In the first place, the sell-off (even the terminology had gone down-market!) took place in the aftermath of deregulation, with the group still reeling from its effects. Even worse, the approach taken was to break up the group into its constituent parts and sell these individually. Quite apart from the effect on the group companies themselves, this approach also denied the general public the opportunity to get involved as shareholders. (Anyone who doubts whether the public would have been interested should remember the demand for Stagecoach shares when that company decided to float on the Stock Exchange.) Whatever the agenda was with privatisation of the Scottish Bus Group (and the National Bus Company south of the border), it certainly wasn't about the advance of popular capitalism.

But Central was never to make its return to the private sector. In the run-up to privatisation, it was decided that some of the SBG companies could not be sold in their current form. In particular, the Government made it known that Clydeside would be re-integrated into Western Scottish, while Central would be merged with Kelvin Scottish. News of the planned merger was deeply unpopular with staff at Central, where new flexible rostering agreements, already fully implemented at Kelvin, had not yet been put in place. A disastrous course of events ensued in early 1989, with the company's network paralysed for weeks on end by strike action. In the deregulated environment, of course, other companies simply moved in and cleaned up while Central's life-blood leaked away.

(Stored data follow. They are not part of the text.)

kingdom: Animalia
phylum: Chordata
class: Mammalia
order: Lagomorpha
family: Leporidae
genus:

The dispute was finally resolved in the late Spring of 1989. In a desperate attempt to win back disaffected passengers, Central (already re-named Kelvin Central in preparation for the merger) boldly re-invented itself by creating new local identities. East Kilbride operations became EK Chieftain, both the name and the green-based colour scheme recalling the fleet of Laurie, Hamilton. Airdrie-based services became Monklands Bus, in a dark blue and grey livery inspired by the famous independent Baxter's of Airdrie, whose own identity had been kept alive for many years by Eastern Scottish. Core Lanarkshire services were marketed as Lanarkshire Bus, a more vibrant red and cream scheme superseding the traditional Central colours.

But this final, brief burst of innovation and colour could not prevent fate from taking its course. The direct successor of Central SMT, carrying with it the heritage of its illustrious forerunner, passed out of free-standing existence on 17 July 1989 on full enactment of the planned merger with Kelvin Scottish.

And so it really had come to this. Central - the Lanarkshire goldmine and financial powerhouse of the Scottish Bus Group - had finally and quietly bowed out as a separate force in the Scottish transport scene, battered, crippled and broken by internally- and externally-inflicted wounds. Things would never be the same again.